Мы путешествовали во имя Науки. Три маленьких эмбриона с мыса Крозир, мешок ископаемых останков с острова Бакли и масса других материалов, менее сенсационных, но собранных по крупицам с таким же тщанием, в темноту и мороз, в ветер и снег — вот была цель, к которой мы стремились; чтобы человечество узнало чуть больше и руководствовалось знаниями, а не домыслами.

Были среди нас и честолюбцы; некоторые хотели денег или славы; одни надеялись возвыситься в науке, другие — получить звонкий титул. Почему бы и нет? Но были и такие, кто деньги и славу ни в грош не ставили. Вряд ли Уилсон огорчился, узнав, что Амундсен достиг полюса на несколько дней раньше его, а если огорчился, то ненадолго. Пеннелл, получи он дворянство, умер бы со скуки. Лилли, Боуэрс, Пристли, Дебенем, Аткинсон и — многие другие — тоже.

Но между классом людей, покидающих родные пределы для такой работы, и властями предержащими, которые распоряжаются на родине их материалами, нет особой приязни.

Помню разговор в доме, происходивший в последнюю, плохую, зиму. Мои спутники горячо доказывали, что профессионально много потеряли от путешествия на Юг, что они отстали от текущей работы, лишились шансов выдвинуться и т. д. В этом есть доля правды. Заговорили и о публикации результатов, о том, кто как это себе представляет. «А» сказал, что не намерен публиковать свою работу, чтобы его не осмеяли в таком-то учреждении такой-то и такой-то. «Б» его поддержал — он не хочет отдавать свой научный труд в музей, где его похоронят на полках и никто никогда не увидит; «В» же заявил, что опубликует свои результаты в научных изданиях. Я думаю, у кабинетных учёных, в чьи руки могли бы попасть добытые нами с таким трудом коллекции и результаты исследований, в ту ночь горели уши.

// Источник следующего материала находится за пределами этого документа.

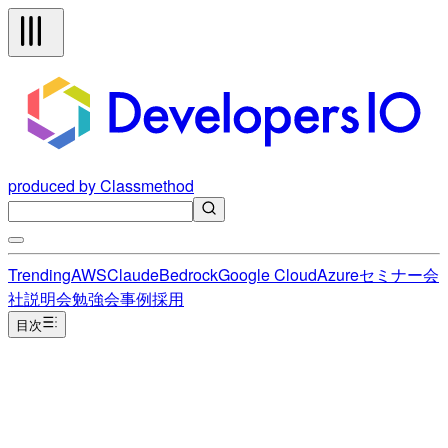
produced by Classmethod
Trending
AWS
Claude
Bedrock
Google Cloud
Azure
セミナー
会
社説明会
勉強会
事例
採用
目次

Тогда подобные разговоры вызывали у меня некоторое раздражение. Эти люди, казалось мне, должны считать себя счастливцами уже хотя бы потому, что вообще попали на Юг; ведь тысячи других мечтают оказаться на их месте. Но теперь я многое понял. Наука великая вещь, если ради неё предпринимаешь зимнее путешествие и не жалеешь об этом. Но, вероятно, её величие ещё больше, чем я себе представляю. Иначе как могли бы те, кто соприкоснулся с некоторыми деятелями науки, продолжать следовать по её стезе?